Editoriale – Due madri, un solo diritto negato


In Italia, nel 2025, il riconoscimento delle famiglie omogenitoriali resta ancora terreno di battaglia ideologica, più che di giustizia.


C’è qualcosa di profondamente ingiusto nella decisione della Corte europea dei diritti dell’uomo, che il 9 ottobre 2025 ha stabilito che l’Italia può rimuovere dai certificati di nascita i nomi delle madri intenzionali, senza che ciò costituisca violazione del diritto alla vita privata e familiare. È una sentenza che pesa come un macigno non solo per chi ha generato e amato quei bambini, ma per l’intera idea di famiglia come luogo di riconoscimento e protezione.

Il caso riguarda un bambino nato nel 2018, frutto dell’amore di due donne e della procreazione medicalmente assistita all’estero. Per la Corte, si chiama “X”.
Per cinque anni quel bambino ha avuto due madri: una biologica e una intenzionale, unite da un progetto consapevole di genitorialità, cresciute insieme nella stessa casa, nelle stesse notti di febbre, negli stessi primi passi. Poi, un giorno, lo Stato ha deciso che una di quelle due madri, quella non biologica, non esisteva più.

La cancellazione del suo nome dal certificato di nascita non è un atto simbolico: è una ferita giuridica e affettiva. Significa dire a un bambino che la persona che lo accompagna ogni giorno, che lo abbraccia, che lo accudisce, non è più sua madre davanti alla legge.

Solo pochi mesi fa, nel maggio 2025, la Corte Costituzionale italiana aveva aperto una porta di speranza. Aveva dichiarato incostituzionale il divieto per la madre intenzionale di essere riconosciuta fin dalla nascita, ricordando che il diritto del minore alla propria identità e alla continuità affettiva viene prima delle rigidità normative.
Una pronuncia chiara, civile, in linea con le convenzioni internazionali sui diritti dell’infanzia e con la realtà delle famiglie di oggi.

Poi è arrivata Strasburgo, con la sua freddezza procedurale. La Cedu ha ritenuto che non vi sia violazione dell’articolo 8 della Convenzione europea dei diritti dell’uomo, perché la donna avrebbe potuto “ricorrere all’adozione”. Una formula giuridica che suona come un alibi, una via d’uscita burocratica per non assumersi la responsabilità di guardare la realtà: non è la madre a dover “adottare” il figlio che ha cresciuto, è lo Stato che deve riconoscere ciò che già esiste.

Nella sua motivazione, la Corte scrive che “l’intervento dello Stato non ha interrotto la vita familiare del bambino”. Ma questa frase suona vuota. Perché quella vita familiare, per continuare a esistere, deve poggiare sulla certezza di un legame riconosciuto.
Cancellare una madre dai documenti significa ridurre l’amore a un fatto di cronaca privata, negare dignità a un affetto pubblico, legittimo, che lo Stato dovrebbe tutelare e non punire.

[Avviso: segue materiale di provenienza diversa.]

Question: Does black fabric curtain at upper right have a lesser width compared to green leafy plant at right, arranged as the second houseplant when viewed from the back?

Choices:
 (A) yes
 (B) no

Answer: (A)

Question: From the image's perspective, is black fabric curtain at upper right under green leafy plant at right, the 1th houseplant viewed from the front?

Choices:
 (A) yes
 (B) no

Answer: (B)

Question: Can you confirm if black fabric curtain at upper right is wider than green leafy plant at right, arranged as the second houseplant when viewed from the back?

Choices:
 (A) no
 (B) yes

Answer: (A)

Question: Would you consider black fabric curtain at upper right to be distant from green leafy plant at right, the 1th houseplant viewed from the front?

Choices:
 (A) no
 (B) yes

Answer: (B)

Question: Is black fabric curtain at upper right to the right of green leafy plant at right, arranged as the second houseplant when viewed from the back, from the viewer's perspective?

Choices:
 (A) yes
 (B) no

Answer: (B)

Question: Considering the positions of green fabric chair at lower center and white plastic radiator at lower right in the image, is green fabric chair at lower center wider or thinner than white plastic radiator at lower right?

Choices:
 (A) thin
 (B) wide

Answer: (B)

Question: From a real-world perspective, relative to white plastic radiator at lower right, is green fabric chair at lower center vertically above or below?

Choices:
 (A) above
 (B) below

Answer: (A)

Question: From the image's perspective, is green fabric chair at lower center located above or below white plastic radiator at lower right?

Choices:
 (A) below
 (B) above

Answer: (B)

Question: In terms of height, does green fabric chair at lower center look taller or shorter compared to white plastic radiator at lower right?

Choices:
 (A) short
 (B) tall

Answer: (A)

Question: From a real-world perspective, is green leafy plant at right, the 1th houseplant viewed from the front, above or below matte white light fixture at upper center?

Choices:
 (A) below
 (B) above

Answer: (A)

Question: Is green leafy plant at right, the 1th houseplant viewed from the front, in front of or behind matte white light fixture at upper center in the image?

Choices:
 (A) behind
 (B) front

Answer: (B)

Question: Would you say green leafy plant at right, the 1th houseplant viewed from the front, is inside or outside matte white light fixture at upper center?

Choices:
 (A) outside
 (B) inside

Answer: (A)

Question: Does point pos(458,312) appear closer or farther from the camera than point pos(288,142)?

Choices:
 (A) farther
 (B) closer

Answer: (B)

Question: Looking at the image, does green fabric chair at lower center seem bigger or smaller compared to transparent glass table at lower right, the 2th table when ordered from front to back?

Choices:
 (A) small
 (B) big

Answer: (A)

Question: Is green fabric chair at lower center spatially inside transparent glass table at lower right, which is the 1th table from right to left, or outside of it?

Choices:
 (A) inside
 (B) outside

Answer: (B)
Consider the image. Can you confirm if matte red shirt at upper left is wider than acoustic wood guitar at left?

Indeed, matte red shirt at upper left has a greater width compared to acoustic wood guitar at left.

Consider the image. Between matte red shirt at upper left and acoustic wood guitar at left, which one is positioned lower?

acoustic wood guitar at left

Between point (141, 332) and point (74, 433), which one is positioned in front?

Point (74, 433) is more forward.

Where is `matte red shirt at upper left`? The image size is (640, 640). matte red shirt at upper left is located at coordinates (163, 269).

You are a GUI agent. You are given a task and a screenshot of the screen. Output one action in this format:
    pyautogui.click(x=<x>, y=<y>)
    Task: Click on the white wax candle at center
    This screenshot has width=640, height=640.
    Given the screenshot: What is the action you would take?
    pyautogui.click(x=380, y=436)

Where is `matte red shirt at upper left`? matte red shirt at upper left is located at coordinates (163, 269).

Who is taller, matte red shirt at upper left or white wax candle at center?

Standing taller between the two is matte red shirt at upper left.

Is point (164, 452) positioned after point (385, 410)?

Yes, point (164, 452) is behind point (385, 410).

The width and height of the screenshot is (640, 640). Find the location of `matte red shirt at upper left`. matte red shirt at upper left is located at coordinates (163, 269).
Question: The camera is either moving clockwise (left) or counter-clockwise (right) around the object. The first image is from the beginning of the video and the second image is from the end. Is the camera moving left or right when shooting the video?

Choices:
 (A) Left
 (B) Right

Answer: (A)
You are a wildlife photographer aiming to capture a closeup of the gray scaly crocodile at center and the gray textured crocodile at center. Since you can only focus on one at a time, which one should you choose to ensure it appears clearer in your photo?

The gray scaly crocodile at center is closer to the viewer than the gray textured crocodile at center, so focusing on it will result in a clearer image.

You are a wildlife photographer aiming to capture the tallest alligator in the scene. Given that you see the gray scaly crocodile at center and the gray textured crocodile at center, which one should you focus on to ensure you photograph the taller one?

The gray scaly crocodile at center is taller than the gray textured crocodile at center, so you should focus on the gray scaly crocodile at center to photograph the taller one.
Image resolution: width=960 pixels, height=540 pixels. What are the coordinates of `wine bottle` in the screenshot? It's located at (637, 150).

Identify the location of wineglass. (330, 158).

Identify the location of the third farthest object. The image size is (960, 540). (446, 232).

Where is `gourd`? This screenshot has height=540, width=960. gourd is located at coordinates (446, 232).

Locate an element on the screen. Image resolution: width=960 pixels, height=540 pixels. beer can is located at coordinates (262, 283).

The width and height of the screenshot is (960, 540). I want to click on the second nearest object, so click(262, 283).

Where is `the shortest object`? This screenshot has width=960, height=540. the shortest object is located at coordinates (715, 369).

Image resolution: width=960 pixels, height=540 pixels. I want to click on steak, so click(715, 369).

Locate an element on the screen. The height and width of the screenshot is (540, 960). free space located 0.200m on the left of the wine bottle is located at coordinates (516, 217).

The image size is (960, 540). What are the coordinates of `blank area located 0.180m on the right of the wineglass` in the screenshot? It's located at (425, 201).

Il punto non è solo giuridico, è politico e culturale. In Italia, nel 2025, il riconoscimento delle famiglie omogenitoriali resta ancora terreno di battaglia ideologica, più che di giustizia. Eppure, la realtà corre più veloce delle leggi: quei bambini esistono, frequentano scuole, costruiscono relazioni, chiamano “mamma” due persone diverse e ugualmente importanti.
Negare loro la piena tutela significa accettare che alcuni cittadini nascano con meno diritti degli altri.

La decisione della Cedu arriva mentre la procura di Padova continua a impugnare gli atti di nascita di decine di bambini nati da coppie di donne, dichiarandoli “illegittimi”. Bambini che si vedono trascinati in un limbo giuridico per il solo torto di essere nati in una famiglia non convenzionale.

È difficile non leggere in tutto questo una forma di ipocrisia istituzionale: si invoca la tutela dell’infanzia, ma si producono norme che privano l’infanzia di sicurezza affettiva. Si parla di “vita familiare”, ma si dimentica che quella vita è fatta di gesti, non di articoli di codice.

La madre biologica di “X” ha portato il caso davanti alla Corte europea per difendere non solo il suo diritto, ma quello del figlio a non essere diviso in due metà. La risposta che ha ricevuto è che potrà “ricorrere all’adozione”. Ma come si può adottare un figlio che già è tuo, che chiama “mamma” da anni, che dorme nella tua casa, che porta nel suo zaino un disegno di famiglia con due figure sorridenti?

La verità è semplice: nessuna sentenza può cancellare un legame reale. Ma può renderlo invisibile, fragile, vulnerabile. E quando il diritto si allontana così tanto dalla vita, non è più garanzia, diventa ingiustizia.

In fondo, la domanda che resta è una sola: chi stiamo davvero proteggendo?
Di certo non i bambini, non le famiglie, non l’amore.